=== PASSAGE ===

Good morning. Thanks for taking the question and congrats on all the progress this quarter. Wanted to ask about your commentary around operating profits improving from Q4 each quarter in 2023. Can you maybe speak to the cadence of that improvement as you worked through the last of the lower margin backlog that you’ve got? I think you talked about maybe finishing that up on the first half. And there’s a follow-up. What are you factoring in for Europe as well?

Al Rankin

Analyst

Well, let me just comment on the quarterly cadence. As you point out, we had a good fourth quarter. I think we see every indication at the fourth quarter can – level can continue. The first quarter we’re very encouraged with and we see after the first quarter continuing improvements over the course of the quarters. During the year some of the quarters of considerable significance but recognizing also that our third quarter is always seasonally lower quarter than other quarters in the year or at least the surrounding second and fourth quarter. So we’re very encouraged with the progression. We see it moving in the right direction. To get a second of Europe. Maybe you’d comment on Europe, Rajiv.

Rajiv Prasad

Analyst

Yes, so Europe continues. As I said in my remarks, the Europe continues to have some constraint supply chain issues. We’re working through those. We expect through the year for Europe volume to increase. We’ve got plants have a – in a gradual increase of that volume as we’ve discussed with our supply chain. That’s where – that’s the way we feel the markets can evolve. So gradual increase I think in both markets in terms of volume. I think as Al said, the margins, I think will again, said in our remarks where in the first half of the year will be mostly through the bookings from prior years and at a good margin. So we expect that to flow through both in Europe and in North America.

=== DATA TO EXAMINE ===

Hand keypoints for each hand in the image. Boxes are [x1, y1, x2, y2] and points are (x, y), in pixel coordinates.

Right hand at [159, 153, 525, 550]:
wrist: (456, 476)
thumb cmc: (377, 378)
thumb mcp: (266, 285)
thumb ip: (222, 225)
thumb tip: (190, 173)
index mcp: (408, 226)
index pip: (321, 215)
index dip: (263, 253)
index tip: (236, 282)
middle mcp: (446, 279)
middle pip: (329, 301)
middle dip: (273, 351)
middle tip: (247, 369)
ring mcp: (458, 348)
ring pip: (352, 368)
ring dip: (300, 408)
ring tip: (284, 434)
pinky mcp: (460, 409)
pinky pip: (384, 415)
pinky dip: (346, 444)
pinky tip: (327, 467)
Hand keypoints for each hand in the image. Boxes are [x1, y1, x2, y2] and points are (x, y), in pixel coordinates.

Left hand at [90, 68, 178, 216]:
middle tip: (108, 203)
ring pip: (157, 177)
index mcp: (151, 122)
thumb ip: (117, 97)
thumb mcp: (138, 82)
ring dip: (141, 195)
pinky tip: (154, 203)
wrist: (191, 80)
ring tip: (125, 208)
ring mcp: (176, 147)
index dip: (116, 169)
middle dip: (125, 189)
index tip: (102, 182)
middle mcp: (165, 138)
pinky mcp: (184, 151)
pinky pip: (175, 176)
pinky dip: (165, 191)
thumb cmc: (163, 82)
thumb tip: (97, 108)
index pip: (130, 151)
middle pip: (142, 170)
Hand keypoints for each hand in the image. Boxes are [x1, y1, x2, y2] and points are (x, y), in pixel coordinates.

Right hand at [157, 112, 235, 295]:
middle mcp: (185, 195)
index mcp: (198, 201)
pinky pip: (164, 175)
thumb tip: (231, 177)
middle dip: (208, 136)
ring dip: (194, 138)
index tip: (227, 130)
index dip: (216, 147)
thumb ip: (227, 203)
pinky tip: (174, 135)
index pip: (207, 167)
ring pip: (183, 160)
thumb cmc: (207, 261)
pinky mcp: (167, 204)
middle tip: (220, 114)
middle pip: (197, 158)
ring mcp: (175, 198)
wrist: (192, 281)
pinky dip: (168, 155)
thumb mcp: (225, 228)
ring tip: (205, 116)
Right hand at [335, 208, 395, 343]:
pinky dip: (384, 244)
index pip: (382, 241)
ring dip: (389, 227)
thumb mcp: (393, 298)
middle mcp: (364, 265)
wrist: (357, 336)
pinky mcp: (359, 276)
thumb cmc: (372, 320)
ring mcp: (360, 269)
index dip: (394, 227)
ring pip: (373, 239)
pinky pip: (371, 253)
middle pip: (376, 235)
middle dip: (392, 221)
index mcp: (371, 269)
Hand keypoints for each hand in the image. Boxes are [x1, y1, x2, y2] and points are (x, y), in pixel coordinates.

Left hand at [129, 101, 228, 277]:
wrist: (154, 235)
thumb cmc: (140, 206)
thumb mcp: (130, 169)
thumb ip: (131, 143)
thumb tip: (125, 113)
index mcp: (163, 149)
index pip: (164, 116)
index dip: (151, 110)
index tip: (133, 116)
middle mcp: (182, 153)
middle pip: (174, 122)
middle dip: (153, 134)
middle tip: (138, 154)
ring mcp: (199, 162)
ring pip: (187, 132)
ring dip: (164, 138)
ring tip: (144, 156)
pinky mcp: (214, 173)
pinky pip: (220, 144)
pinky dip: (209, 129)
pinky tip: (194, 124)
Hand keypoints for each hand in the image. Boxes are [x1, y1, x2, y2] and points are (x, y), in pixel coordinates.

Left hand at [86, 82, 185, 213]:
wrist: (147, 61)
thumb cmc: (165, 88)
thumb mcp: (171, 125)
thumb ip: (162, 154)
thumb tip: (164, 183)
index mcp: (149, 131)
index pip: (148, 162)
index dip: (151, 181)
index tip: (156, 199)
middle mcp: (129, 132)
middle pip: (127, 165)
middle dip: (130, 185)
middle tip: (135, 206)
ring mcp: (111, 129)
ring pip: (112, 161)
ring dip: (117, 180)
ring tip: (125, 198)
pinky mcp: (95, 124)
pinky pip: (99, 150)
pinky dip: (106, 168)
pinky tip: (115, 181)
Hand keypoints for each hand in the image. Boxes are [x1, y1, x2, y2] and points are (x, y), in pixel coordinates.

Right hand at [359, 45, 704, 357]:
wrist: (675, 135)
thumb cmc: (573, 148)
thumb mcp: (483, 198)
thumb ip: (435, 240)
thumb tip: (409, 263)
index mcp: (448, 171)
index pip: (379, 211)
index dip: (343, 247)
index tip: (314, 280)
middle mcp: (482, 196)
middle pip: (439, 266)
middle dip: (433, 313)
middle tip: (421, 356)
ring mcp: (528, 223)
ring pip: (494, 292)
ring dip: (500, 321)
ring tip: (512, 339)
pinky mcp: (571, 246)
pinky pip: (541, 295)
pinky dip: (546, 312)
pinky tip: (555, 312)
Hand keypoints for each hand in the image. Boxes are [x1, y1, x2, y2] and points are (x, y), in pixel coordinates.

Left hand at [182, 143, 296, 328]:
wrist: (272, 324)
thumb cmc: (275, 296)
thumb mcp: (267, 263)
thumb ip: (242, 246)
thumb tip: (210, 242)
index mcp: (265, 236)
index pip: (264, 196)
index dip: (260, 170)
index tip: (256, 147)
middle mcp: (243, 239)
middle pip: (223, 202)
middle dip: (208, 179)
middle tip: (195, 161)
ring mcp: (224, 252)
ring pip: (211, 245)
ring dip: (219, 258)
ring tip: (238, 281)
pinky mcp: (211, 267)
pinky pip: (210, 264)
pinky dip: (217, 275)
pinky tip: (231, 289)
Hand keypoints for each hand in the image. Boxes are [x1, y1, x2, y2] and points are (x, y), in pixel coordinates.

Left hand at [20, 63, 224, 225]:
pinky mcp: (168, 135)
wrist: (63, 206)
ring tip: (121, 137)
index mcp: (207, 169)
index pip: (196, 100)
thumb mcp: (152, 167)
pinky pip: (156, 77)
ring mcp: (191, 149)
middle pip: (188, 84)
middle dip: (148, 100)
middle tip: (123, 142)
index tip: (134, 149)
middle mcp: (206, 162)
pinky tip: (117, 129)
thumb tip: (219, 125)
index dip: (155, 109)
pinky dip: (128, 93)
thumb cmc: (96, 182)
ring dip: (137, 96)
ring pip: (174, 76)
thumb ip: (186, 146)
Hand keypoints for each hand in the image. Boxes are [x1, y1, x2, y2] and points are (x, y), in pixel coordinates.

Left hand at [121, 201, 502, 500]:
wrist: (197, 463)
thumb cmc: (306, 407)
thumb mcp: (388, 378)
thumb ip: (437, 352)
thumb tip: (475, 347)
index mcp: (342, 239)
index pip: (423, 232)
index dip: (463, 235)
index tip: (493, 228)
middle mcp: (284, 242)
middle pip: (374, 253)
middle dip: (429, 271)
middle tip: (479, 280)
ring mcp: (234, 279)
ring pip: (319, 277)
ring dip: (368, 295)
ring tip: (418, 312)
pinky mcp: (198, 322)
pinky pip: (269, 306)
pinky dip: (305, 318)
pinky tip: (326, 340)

===

▸ WHAT THE TASK ASKS
Continue the earnings call transcript, picking up right after its final sentence.

▸ RESULT OF THE EXERCISE
Al Rankin

Analyst

Yes, I think, we had pretty good margins. They adjusted standard margin level in the fourth quarter. And I think we see them getting better as we look through the year. But as Rajiv said, there still are some laggard low margin trucks in the first half. On the other hand, there were quite a few of those trucks in the fourth quarter. So just to put that in perspective. I think another dynamic to really focus on is that on the one hand we will be increasing our production levels in a moderate way over the course of the year. We think that is in line with a pace that our suppliers can work constructively with. And in that context as the year progresses, we’re certainly hoping and expecting that our suppliers will resolve their supply problems and be able to supply components on a much more timely basis. That should allow us to become significantly more efficient in our manufacturing operations than we have been in the fourth quarter and that we expect to be in the first part of the year. So there are a lot of things that are moving in the right direction where we’re continuing to work closely with our supply base to make sure that their capabilities are what we need, and the environment for doing that is improving. It’s improving because suppliers are solving their own shortage problems. And I think to some degree it’s improving because excess demand in the system is moving – is moderating. And so that gives the suppliers more capability to serve our needs and to work us through this period of our extended backlogs perhaps in the context of a more moderate economic prospects and growth or even potential for decline in some areas of the world as we look through 2023.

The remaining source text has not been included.